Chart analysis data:
⟨

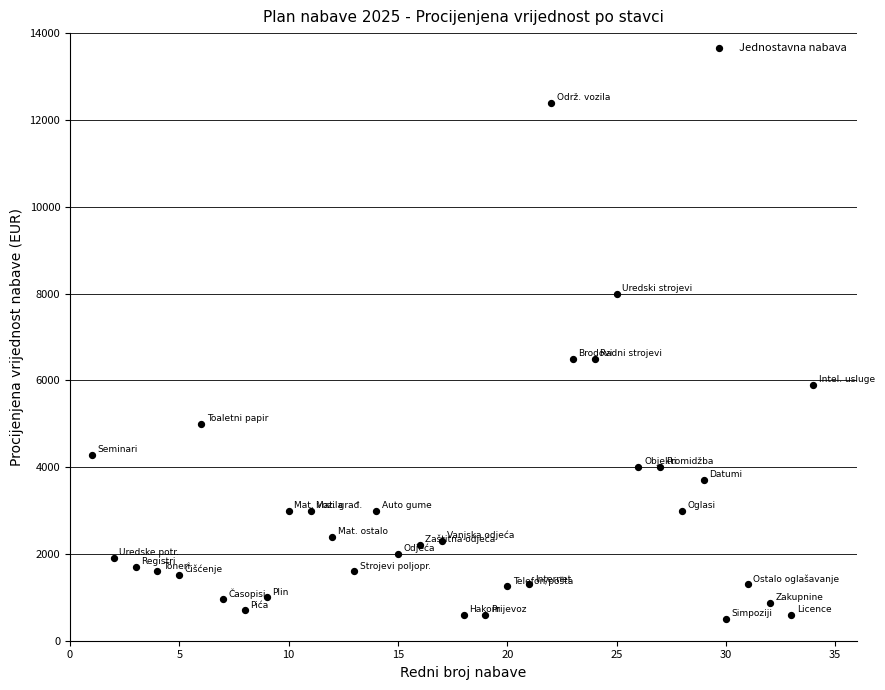

What is the range of Y values (max minus min)?

11900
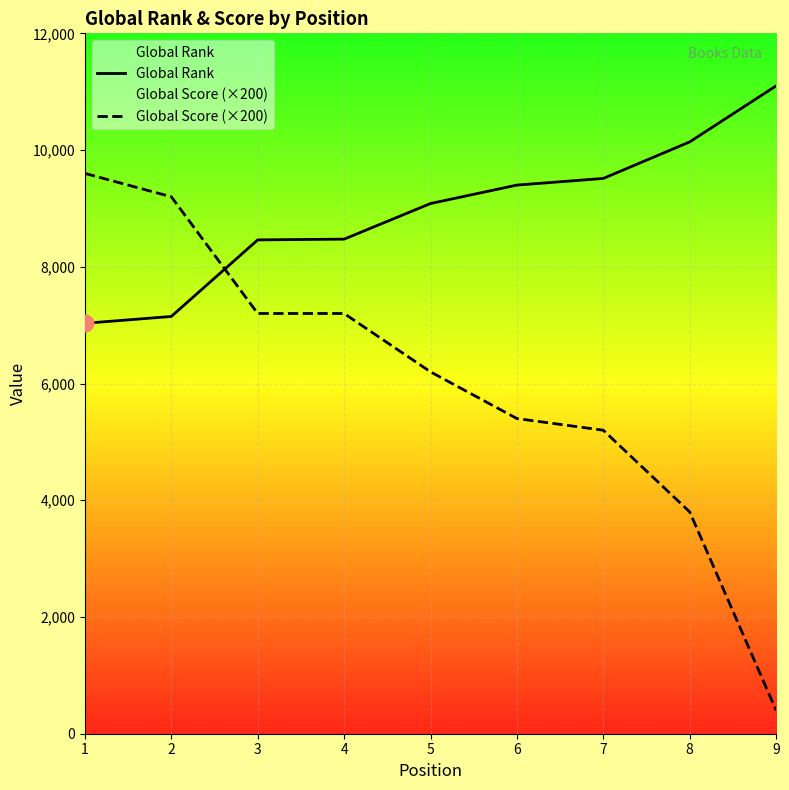

True or false: Global Score (×200) and Global Rank cross at least once.

True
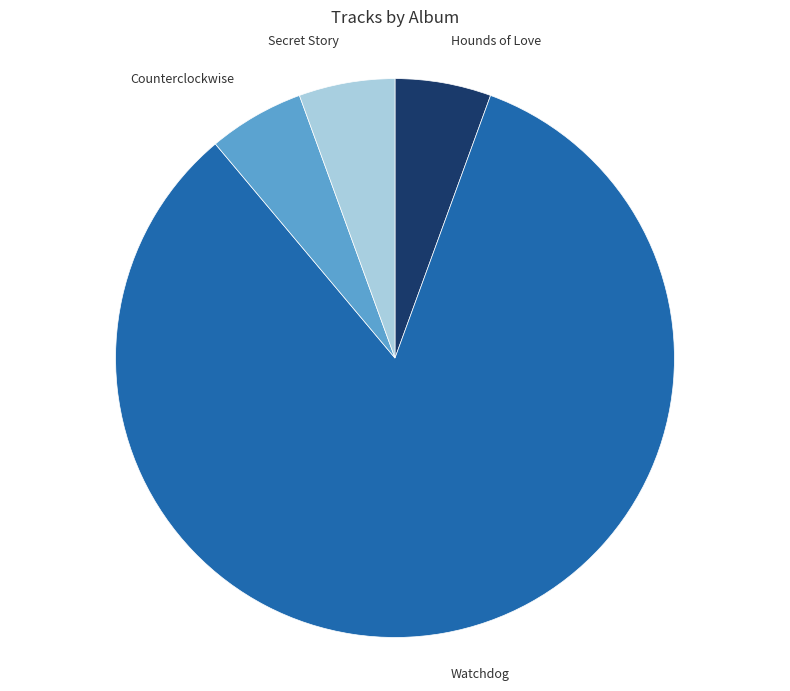

Is there any slice that represents more than half of the pie?

Yes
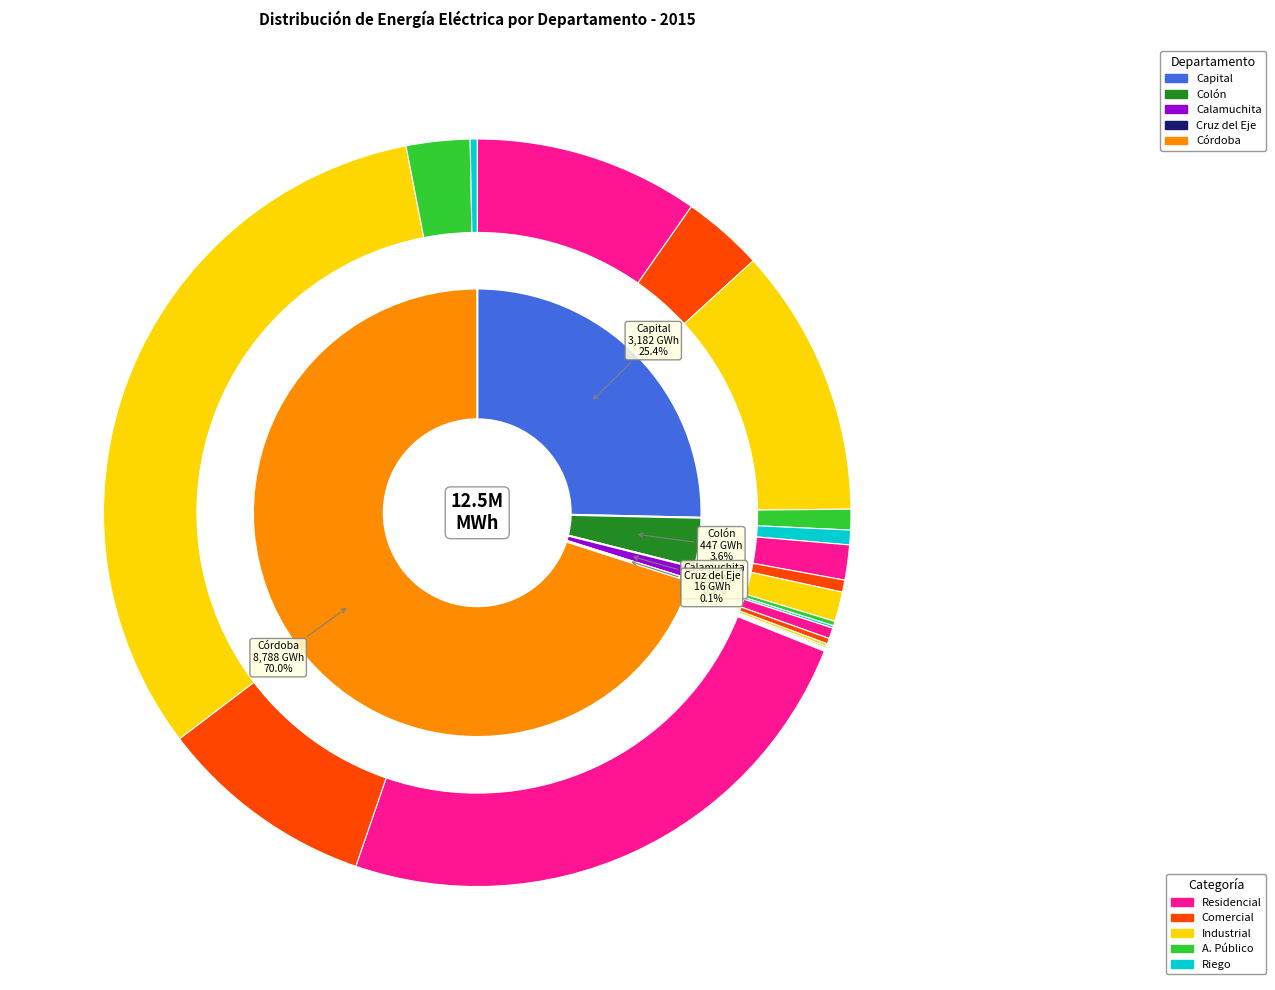

Does Córdoba represent more than half of the total?

Yes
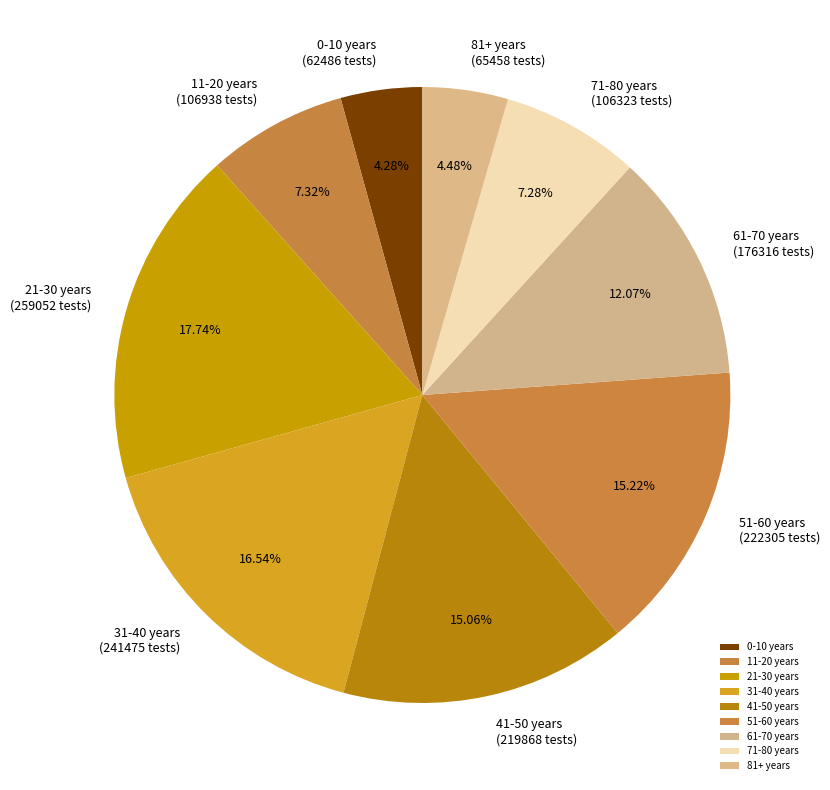

Approximately how many times larger is the value at 21-30 years compared to 51-60 years?

1.2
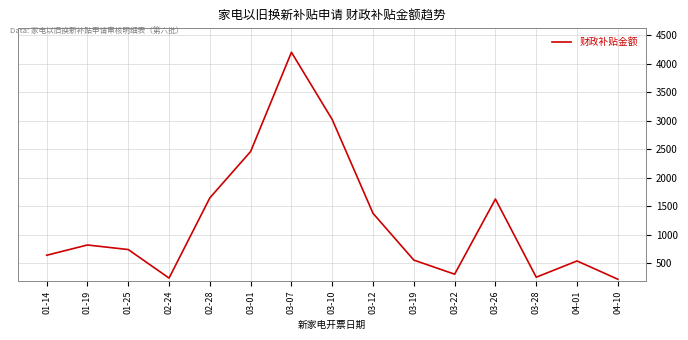

At which label does the data first exceed 739?

01-19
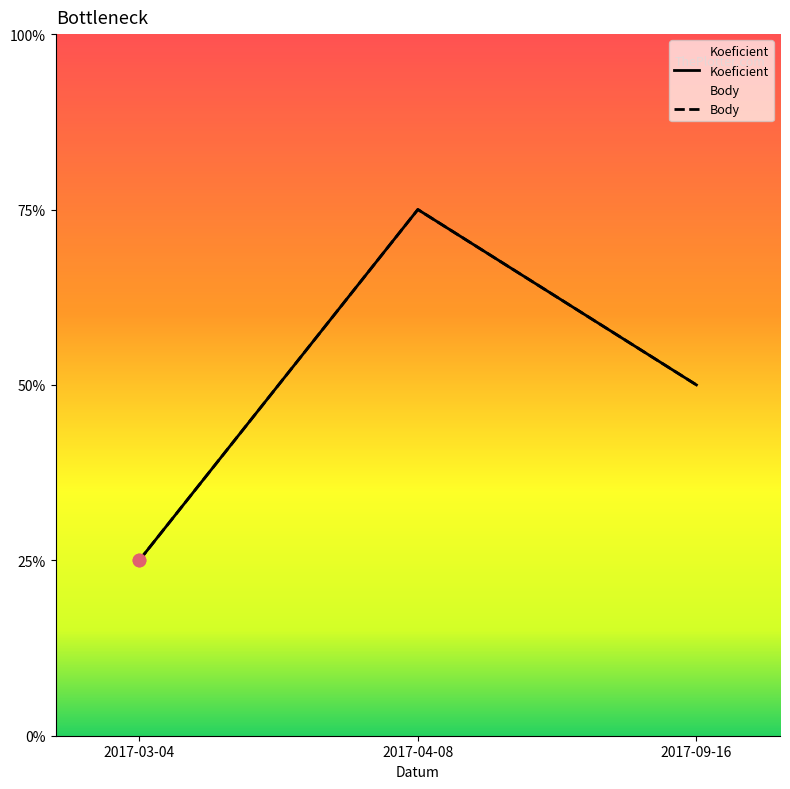

At how many categories does at least one series exceed 1?

2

⟩

WHAT NEEDS TO BE DONE → Convert all of the lines above into a JSON list of strings, with one string per line. Omit the blank lines and the picture placeholders.

EXPECTED ANSWER →
[
  "What is the range of Y values (max minus min)?",
  "11900",
  "True or false: Global Score (×200) and Global Rank cross at least once.",
  "True",
  "Is there any slice that represents more than half of the pie?",
  "Yes",
  "Does Córdoba represent more than half of the total?",
  "Yes",
  "Approximately how many times larger is the value at 21-30 years compared to 51-60 years?",
  "1.2",
  "At which label does the data first exceed 739?",
  "01-19",
  "At how many categories does at least one series exceed 1?",
  "2"
]